## WHAT THIS TASK INVOLVES
Below are the entries. Set down exactly the line containing "багатьох років, прогнозуючи" and each line after it.

___ DATASET ENTRIES ___

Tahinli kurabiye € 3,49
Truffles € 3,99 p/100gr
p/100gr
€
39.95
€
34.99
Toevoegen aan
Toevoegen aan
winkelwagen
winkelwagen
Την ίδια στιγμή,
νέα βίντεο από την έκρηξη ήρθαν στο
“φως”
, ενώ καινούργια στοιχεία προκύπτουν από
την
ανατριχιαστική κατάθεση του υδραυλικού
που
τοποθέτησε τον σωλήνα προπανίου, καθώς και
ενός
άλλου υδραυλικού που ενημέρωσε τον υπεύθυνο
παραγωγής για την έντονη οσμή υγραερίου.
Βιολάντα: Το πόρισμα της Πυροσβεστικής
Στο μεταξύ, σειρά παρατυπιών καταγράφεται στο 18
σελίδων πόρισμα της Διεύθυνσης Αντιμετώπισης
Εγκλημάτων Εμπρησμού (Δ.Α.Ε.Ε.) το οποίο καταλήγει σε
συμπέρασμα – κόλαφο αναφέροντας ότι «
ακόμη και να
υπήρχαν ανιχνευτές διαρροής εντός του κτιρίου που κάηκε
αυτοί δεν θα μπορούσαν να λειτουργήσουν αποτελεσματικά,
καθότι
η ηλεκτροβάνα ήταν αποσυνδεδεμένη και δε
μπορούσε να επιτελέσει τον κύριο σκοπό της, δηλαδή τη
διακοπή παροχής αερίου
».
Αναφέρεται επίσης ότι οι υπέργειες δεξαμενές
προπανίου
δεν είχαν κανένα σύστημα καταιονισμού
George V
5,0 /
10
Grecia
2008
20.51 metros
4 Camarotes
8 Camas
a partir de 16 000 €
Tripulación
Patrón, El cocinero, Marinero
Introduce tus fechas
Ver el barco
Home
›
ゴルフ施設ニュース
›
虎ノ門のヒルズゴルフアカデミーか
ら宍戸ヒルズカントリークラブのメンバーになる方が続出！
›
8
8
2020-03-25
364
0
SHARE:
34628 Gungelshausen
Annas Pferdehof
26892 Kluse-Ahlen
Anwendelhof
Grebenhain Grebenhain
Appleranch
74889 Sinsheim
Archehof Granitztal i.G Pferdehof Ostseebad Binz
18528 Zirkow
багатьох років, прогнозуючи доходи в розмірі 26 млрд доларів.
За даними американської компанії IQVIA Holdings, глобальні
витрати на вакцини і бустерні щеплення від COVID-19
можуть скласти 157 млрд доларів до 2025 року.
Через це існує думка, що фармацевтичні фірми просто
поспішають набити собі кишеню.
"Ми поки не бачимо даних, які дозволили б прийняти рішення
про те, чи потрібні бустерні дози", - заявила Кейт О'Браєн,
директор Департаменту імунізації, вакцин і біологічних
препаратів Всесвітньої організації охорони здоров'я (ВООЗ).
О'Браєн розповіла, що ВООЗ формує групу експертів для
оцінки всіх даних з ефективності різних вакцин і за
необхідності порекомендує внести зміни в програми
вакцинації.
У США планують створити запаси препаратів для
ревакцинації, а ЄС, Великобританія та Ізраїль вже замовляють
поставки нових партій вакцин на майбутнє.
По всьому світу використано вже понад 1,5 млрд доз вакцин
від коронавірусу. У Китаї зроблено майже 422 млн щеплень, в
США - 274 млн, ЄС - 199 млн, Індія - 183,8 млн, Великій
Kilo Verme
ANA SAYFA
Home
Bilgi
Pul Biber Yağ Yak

___

## TASK OUTPUT
багатьох років, прогнозуючи доходи в розмірі 26 млрд доларів.
За даними американської компанії IQVIA Holdings, глобальні
витрати на вакцини і бустерні щеплення від COVID-19
можуть скласти 157 млрд доларів до 2025 року.
Через це існує думка, що фармацевтичні фірми просто
поспішають набити собі кишеню.
"Ми поки не бачимо даних, які дозволили б прийняти рішення
про те, чи потрібні бустерні дози", - заявила Кейт О'Браєн,
директор Департаменту імунізації, вакцин і біологічних
препаратів Всесвітньої організації охорони здоров'я (ВООЗ).
О'Браєн розповіла, що ВООЗ формує групу експертів для
оцінки всіх даних з ефективності різних вакцин і за
необхідності порекомендує внести зміни в програми
вакцинації.
У США планують створити запаси препаратів для
ревакцинації, а ЄС, Великобританія та Ізраїль вже замовляють
поставки нових партій вакцин на майбутнє.
По всьому світу використано вже понад 1,5 млрд доз вакцин
від коронавірусу. У Китаї зроблено майже 422 млн щеплень, в
США - 274 млн, ЄС - 199 млн, Індія - 183,8 млн, Великій
Kilo Verme
ANA SAYFA
Home
Bilgi
Pul Biber Yağ Yak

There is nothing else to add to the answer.